▼

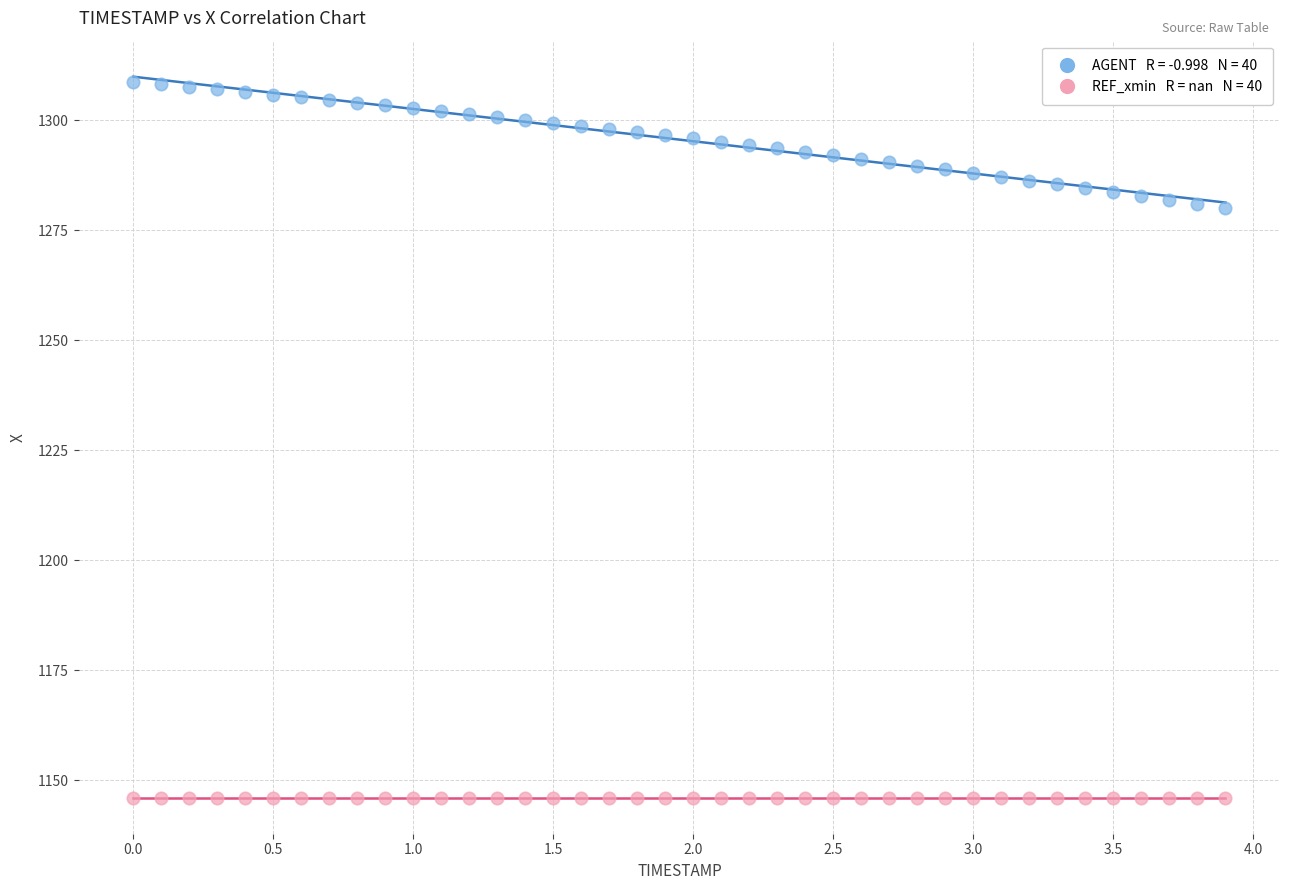

Count the number of points in this scatter plot.

80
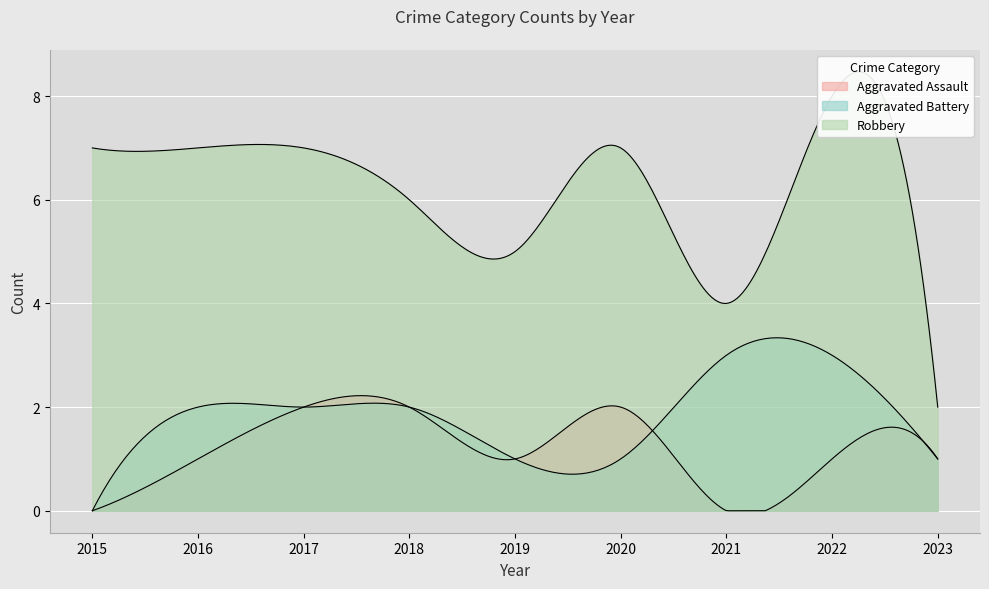

True or false: Aggravated Assault and Aggravated Battery intersect in this chart.

True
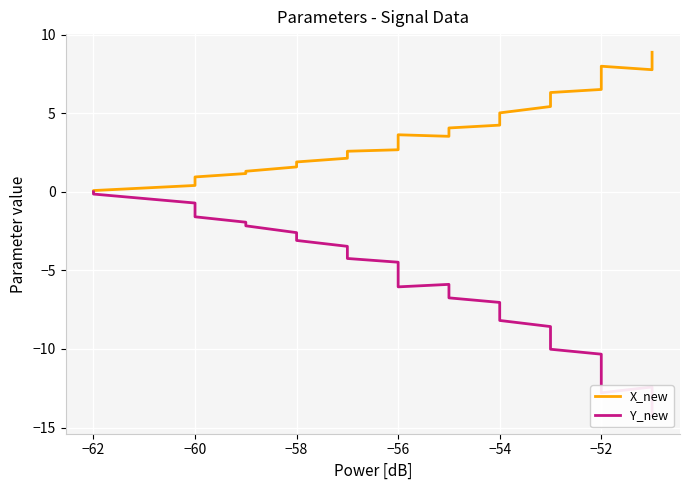

What is the maximum value for X_new?

8.9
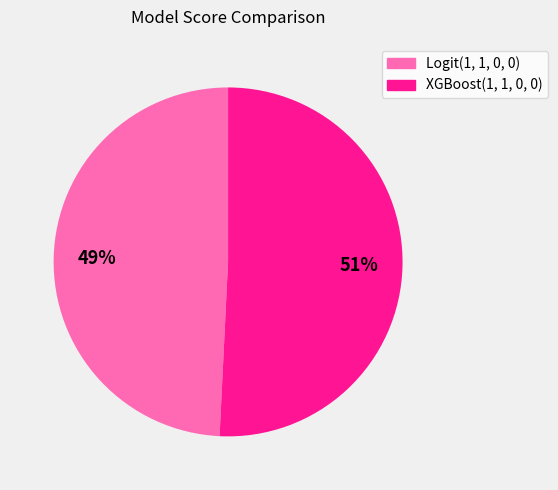

Combined, do Logit(1, 1, 0, 0) and XGBoost(1, 1, 0, 0) account for over 50%?

Yes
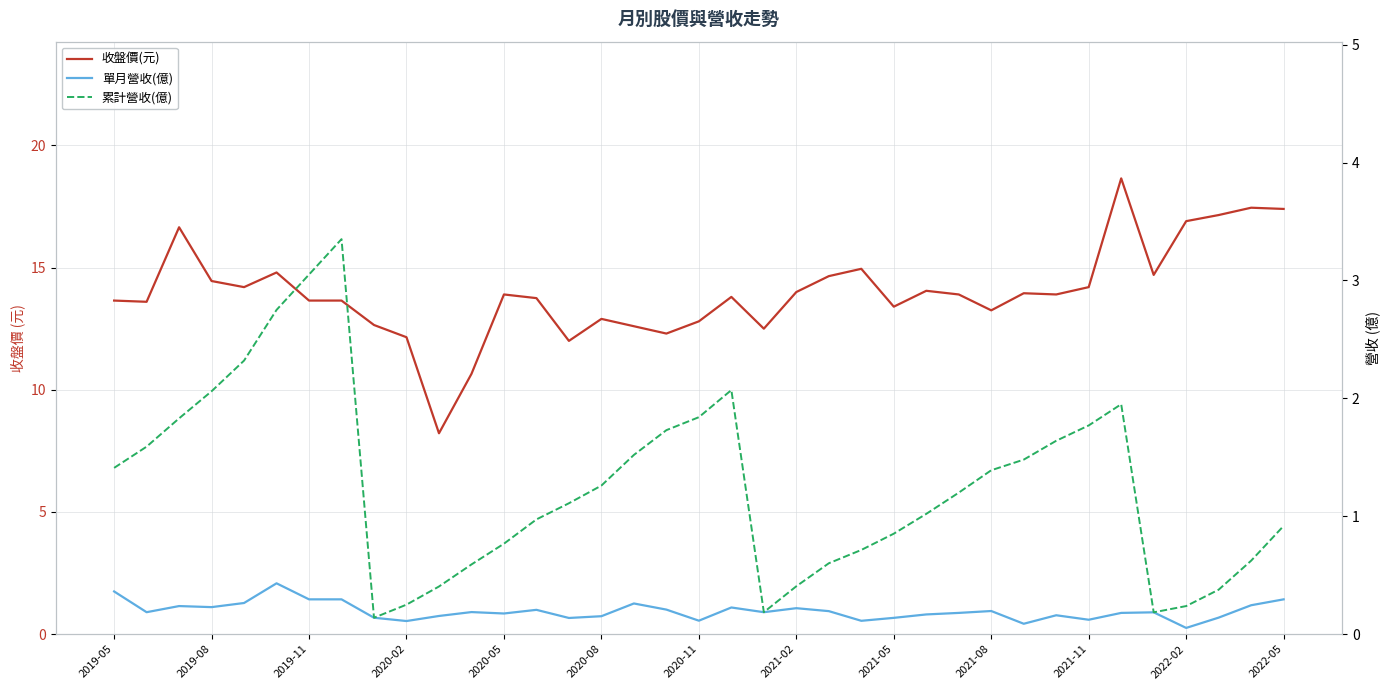

What is the maximum value for 累計營收(億)?

3.4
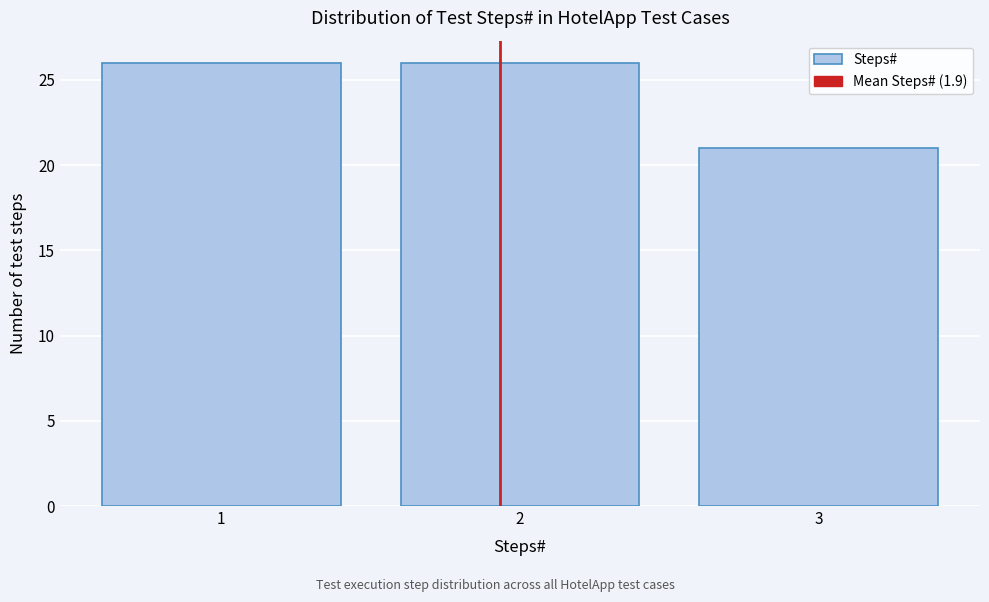

Reading left to right, what are all the values shown in this chart?

1=26	2=26	3=21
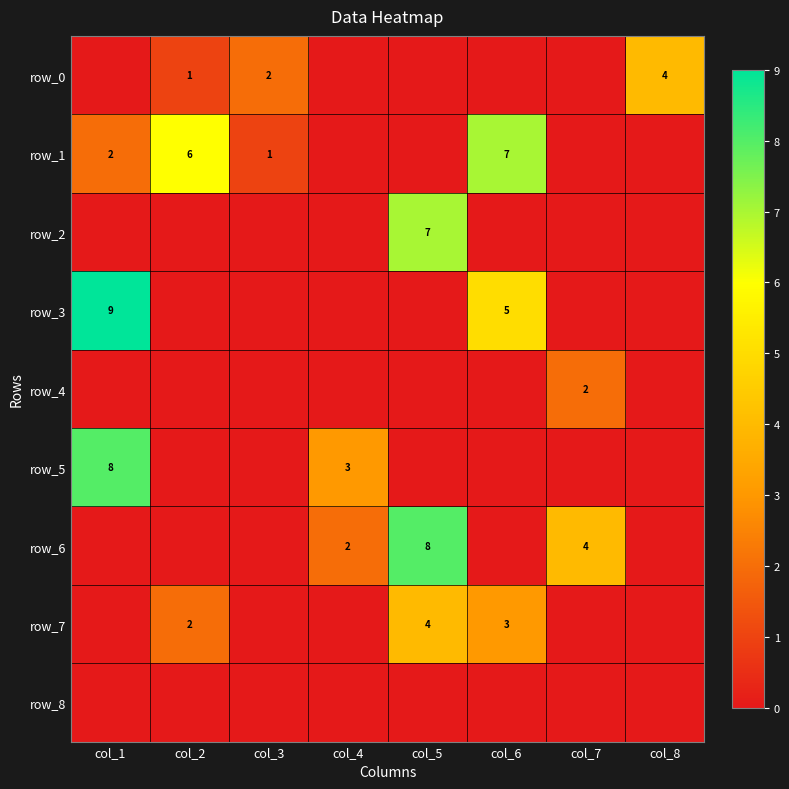

What is the total value across all series at col_5?

19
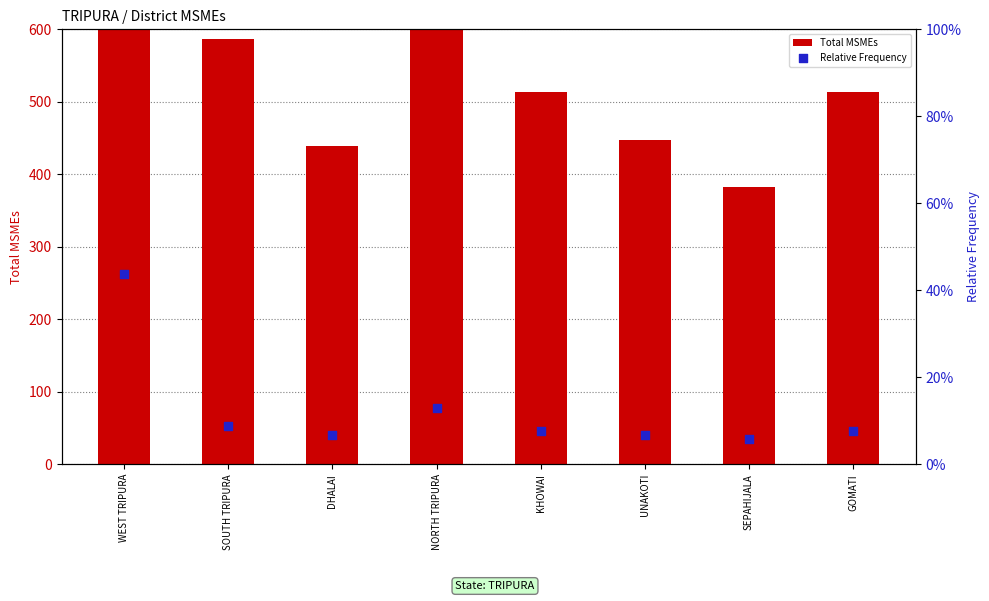

At which category is the sum across all series the highest?

WEST TRIPURA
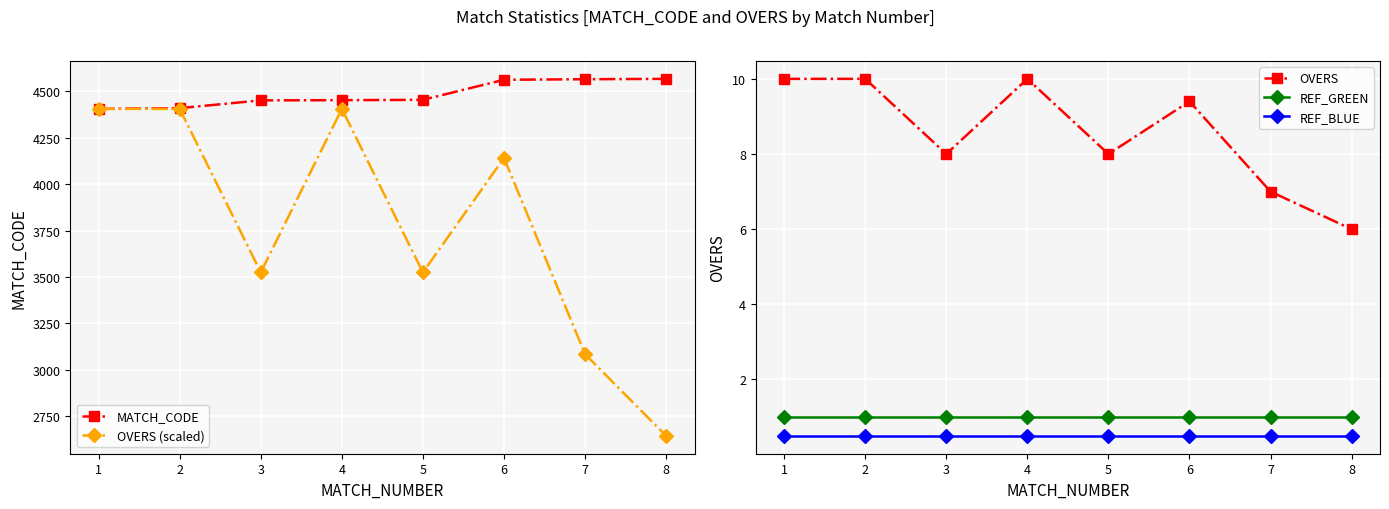

True or false: REF_GREEN has a value of 1.4 at 4.

False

▲

*Task:*
Print the records above exactly, from the line containing "What is the maximum value for 累計營收(億)?" through the last line, and leave the pictures out.

*Task result:*
What is the maximum value for 累計營收(億)?

3.4

Reading left to right, what are all the values shown in this chart?

1=26	2=26	3=21

What is the total value across all series at col_5?

19

At which category is the sum across all series the highest?

WEST TRIPURA

True or false: REF_GREEN has a value of 1.4 at 4.

False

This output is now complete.